— Problems and tasks —
A. List each symbol defined in the capacitor discharge solution's voltage formula, along with what it stands for.
B. Condense the paragraph beginning "We need to find the capacitance" in the capacitor discharge solution into a short bulleted list that keeps its main facts.
C. Pick up the capacitor discharge solution where it stops and write its next part.

— Reading text —
I A charged capacitor is connected across a \(10-\mathrm{k} \Omega\) resistor and allowed to discharge. The potential difference across the capacitor drops to \(0.37\) of its original value after a time of \(7.0 \mathrm{~s}\). What is the capacitance of the capacitor?

Short Answer

Expert verified
The capacitance of the capacitor is approximately 704 µF.

Step by step solution

01

Understanding the Problem

We need to find the capacitance of a capacitor that discharges through a resistor. The potential difference across the capacitor drops to 37% (0.37) of its initial value after 7 seconds. The resistor value is given as 10kΩ. We will use the discharge formula for capacitors.
02

Using the Capacitor Discharge Formula

The voltage across a discharging capacitor can be described by the formula: \[ V(t) = V_0 e^{-\frac{t}{RC}} \]where \( V(t) \) is the voltage at time \( t \), \( V_0 \) is the initial voltage, \( R \) is the resistance, and \( C \) is the capacitance.

— Data section —
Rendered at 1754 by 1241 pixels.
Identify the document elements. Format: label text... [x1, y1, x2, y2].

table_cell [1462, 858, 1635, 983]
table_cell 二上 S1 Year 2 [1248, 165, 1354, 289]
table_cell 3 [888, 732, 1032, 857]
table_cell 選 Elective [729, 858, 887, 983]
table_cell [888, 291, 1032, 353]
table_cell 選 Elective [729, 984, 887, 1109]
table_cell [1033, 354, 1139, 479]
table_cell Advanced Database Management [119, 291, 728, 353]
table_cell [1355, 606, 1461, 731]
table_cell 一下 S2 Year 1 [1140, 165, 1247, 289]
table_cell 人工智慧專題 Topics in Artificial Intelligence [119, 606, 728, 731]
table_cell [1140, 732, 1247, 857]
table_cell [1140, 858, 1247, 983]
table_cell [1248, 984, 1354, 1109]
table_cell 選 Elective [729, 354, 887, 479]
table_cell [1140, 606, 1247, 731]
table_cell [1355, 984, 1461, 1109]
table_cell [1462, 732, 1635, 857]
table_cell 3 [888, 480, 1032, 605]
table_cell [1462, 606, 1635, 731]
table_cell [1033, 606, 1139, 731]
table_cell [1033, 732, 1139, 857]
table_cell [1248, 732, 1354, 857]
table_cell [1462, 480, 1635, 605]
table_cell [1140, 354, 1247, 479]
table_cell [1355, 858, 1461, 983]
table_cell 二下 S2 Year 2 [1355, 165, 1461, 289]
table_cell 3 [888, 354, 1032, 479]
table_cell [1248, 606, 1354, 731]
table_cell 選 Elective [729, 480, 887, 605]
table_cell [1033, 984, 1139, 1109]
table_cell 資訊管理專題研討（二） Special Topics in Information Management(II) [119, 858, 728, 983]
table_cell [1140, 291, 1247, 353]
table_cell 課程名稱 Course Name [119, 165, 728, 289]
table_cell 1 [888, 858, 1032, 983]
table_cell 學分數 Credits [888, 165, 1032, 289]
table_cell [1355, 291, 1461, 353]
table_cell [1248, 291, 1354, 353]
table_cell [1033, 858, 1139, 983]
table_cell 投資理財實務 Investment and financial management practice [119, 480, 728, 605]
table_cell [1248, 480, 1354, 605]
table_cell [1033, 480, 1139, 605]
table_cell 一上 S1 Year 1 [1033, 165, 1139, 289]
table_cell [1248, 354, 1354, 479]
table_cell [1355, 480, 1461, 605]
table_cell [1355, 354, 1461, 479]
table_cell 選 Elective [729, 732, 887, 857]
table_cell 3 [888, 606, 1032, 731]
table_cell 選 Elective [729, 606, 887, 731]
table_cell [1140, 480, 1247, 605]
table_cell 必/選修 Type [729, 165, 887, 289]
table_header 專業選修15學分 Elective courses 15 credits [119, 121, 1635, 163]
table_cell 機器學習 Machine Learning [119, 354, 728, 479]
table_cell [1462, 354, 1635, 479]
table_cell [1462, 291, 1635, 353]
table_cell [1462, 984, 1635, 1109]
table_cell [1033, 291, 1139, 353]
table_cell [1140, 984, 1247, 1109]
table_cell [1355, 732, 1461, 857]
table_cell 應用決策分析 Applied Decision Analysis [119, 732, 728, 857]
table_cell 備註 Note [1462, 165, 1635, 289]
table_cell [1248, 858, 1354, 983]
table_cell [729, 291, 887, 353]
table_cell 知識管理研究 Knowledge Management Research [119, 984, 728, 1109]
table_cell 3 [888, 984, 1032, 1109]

==

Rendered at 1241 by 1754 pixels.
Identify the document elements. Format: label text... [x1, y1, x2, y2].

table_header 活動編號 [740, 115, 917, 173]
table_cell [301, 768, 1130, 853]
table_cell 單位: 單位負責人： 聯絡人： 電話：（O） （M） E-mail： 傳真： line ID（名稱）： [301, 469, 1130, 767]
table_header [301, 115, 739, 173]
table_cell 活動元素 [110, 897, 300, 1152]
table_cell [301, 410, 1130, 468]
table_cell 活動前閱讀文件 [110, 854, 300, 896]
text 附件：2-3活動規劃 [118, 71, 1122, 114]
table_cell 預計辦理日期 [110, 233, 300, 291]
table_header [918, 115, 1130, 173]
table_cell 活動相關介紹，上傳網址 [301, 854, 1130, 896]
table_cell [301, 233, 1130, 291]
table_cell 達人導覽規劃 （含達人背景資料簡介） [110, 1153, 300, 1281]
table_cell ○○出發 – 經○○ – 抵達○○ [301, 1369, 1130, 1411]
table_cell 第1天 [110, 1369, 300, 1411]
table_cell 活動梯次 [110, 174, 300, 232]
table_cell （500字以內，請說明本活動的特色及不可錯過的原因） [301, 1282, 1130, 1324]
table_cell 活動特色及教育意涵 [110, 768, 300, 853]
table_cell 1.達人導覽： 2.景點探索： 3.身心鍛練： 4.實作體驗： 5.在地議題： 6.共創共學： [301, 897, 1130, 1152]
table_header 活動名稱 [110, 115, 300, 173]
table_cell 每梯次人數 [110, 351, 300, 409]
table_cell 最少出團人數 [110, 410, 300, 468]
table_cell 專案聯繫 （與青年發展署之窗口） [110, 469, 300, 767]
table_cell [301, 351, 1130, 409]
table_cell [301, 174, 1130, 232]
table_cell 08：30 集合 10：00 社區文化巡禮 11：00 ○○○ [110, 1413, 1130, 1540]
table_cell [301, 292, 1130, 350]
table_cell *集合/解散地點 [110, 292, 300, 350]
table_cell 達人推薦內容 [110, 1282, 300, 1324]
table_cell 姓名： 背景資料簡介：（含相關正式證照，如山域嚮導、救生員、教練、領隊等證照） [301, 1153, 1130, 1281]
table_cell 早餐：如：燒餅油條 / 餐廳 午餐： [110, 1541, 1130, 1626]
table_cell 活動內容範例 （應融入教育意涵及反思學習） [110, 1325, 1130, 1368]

— Outputs —
A.
- \( V(t) \): the voltage at time \( t \)
- \( V_0 \): the initial voltage
- \( R \): the resistance
- \( C \): the capacitance

B.
- Goal: find the capacitance of a capacitor discharging through a resistor.
- The potential difference falls to 37% (0.37) of its initial value after 7 seconds.
- Resistance: 10 kΩ.
- Method: the capacitor discharge formula.

C.
03

Setting Up the Equation

Substitute the given values into the discharge formula: \[ 0.37V_0 = V_0 e^{-\frac{7}{10,000 \times C}} \]Since \( V_0 \) can be canceled from both sides, we have: \[ 0.37 = e^{-\frac{7}{10,000 \times C}} \]
04

Solving for Capacitance

Take the natural logarithm of both sides to solve for \( C \):\[ \ln(0.37) = -\frac{7}{10,000 \times C} \]Calculate \( \ln(0.37) \) which is approximately \(-0.994\). Now, solve for \( C \):\[ C = \frac{7}{10,000 \times -0.994} \]
05

Calculating the Capacitance

Substitute the calculated value of \( \ln(0.37) \) and compute:\[ C \approx \frac{7}{-9940} \approx 7.04 \times 10^{-4} \mathrm{~F} \] or 704 µF.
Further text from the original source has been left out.